Kolejne transfery potwierdzone w Ustroniu. Wszystkie manewry kadrowe do spółki pozwalają widzieć w zespole Kuźni jednego z faworytów rozgrywek PROFI CREDIT Bielskiej Ligi Okręgowej.

Kuznia Ustron dzier O tym, czy Kuźnia będzie zaliczała się do czołówki „okręgówki” przekonają faktycznie dopiero starcia ligowe. Tymczasem przedsezonowe rokowania dla zespołu z Ustronia są pozytywne. Wczoraj podopieczni Mateusza Żebrowskiego rozgromili w Pucharze Polski ekipę Beskidu Brenna 5:1, także z udziałem nowych zawodników. Tych mamy ostatecznie w Kuźni aż sześciu...

Dwie bramki we wspomnianej konfrontacji pucharowej strzelił Arkadiusz Trybulec. Były ofensywny piłkarz Popradu Muszyna studiował będzie w Cieszynie. Utalentowany 23-latek edukację pogodzi z reprezentowaniem klubowych barw Kuźni. Wzmocnieniem drużyny będzie bez wątpienia pomocnik Mateusz Brak, który w piłkarskim CV ma m.in. występy w Piaście Cieszyn. Ofensywę ustronian zasilił Łukasz Strach, w minionym sezonie napastnik LKS Pogórze.

Spore nadzieje pokładane są w Mateuszu Matuszku, wychowanku Kuźni, który w ostatnim czasie zdobywał piłkarskie szlify w Szkole Mistrzostwa Sportowego bielskiego Rekordu. – To zawodnik wszechstronny i ciągle perspektywiczny. Mam nadzieję, że nie zabraknie mu wytrwałości, bo potencjał ten chłopak ma spory – zaznacza szkoleniowiec Kuźni, charakteryzując 18-latka.

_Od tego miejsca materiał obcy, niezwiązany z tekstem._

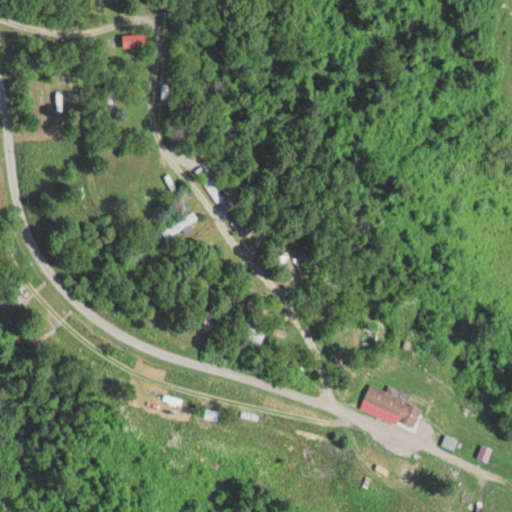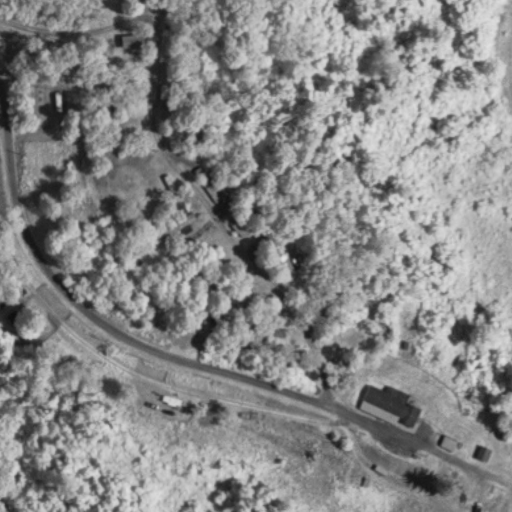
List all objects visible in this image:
building: (210, 181)
building: (15, 314)
building: (255, 328)
building: (393, 402)
road: (5, 499)
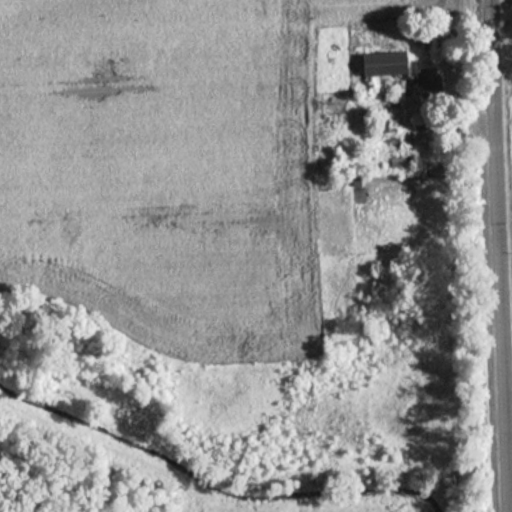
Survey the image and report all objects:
building: (384, 63)
building: (428, 81)
road: (497, 256)
crop: (426, 511)
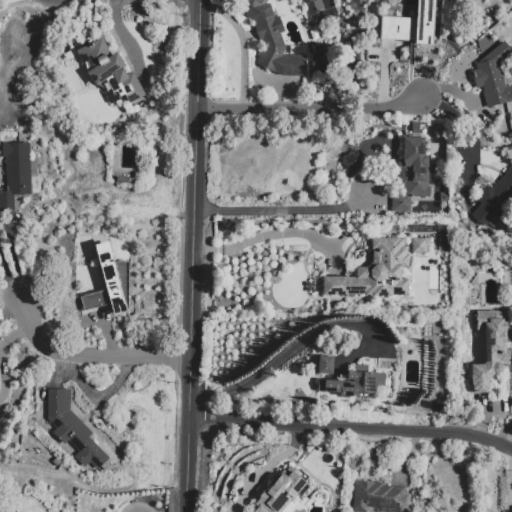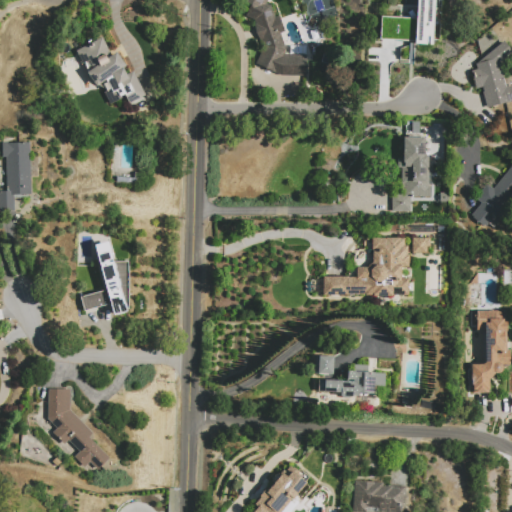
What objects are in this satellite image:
road: (14, 5)
building: (423, 22)
building: (394, 28)
building: (271, 41)
building: (273, 41)
building: (108, 72)
building: (110, 72)
building: (491, 76)
building: (493, 77)
road: (313, 108)
road: (477, 126)
building: (14, 172)
building: (16, 174)
building: (411, 174)
building: (412, 174)
building: (493, 199)
building: (495, 203)
road: (287, 209)
road: (273, 233)
building: (419, 245)
building: (419, 245)
road: (193, 256)
building: (373, 272)
building: (377, 273)
road: (9, 277)
building: (109, 283)
building: (109, 284)
road: (11, 306)
road: (15, 335)
building: (490, 348)
road: (297, 349)
building: (489, 349)
road: (88, 355)
building: (323, 365)
building: (323, 365)
building: (354, 382)
building: (350, 383)
building: (71, 427)
road: (351, 427)
building: (72, 429)
road: (265, 468)
road: (511, 490)
building: (279, 493)
building: (281, 493)
building: (376, 497)
building: (376, 498)
building: (12, 511)
building: (12, 511)
road: (145, 511)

Gdy do wspomnianego kwartetu dodamy pozyskany z Drzewiarza Jasienica duet obrońców – Konrada Palę i Tomasza Czyża, to potencjał Kuźni łatwo dostrzec. – Liczymy, że wszystkie transfery dodadzą zespołowi jakości. To wartościowe nabytki – opisuje Żebrowski. Jesienią nie skorzysta ostatecznie tylko z Grzegorza Dziadka, który wyjechał za granicę oraz z kontuzjowanego Jacka Juroszka, którego na dniach czeka zabieg artroskopii kolana.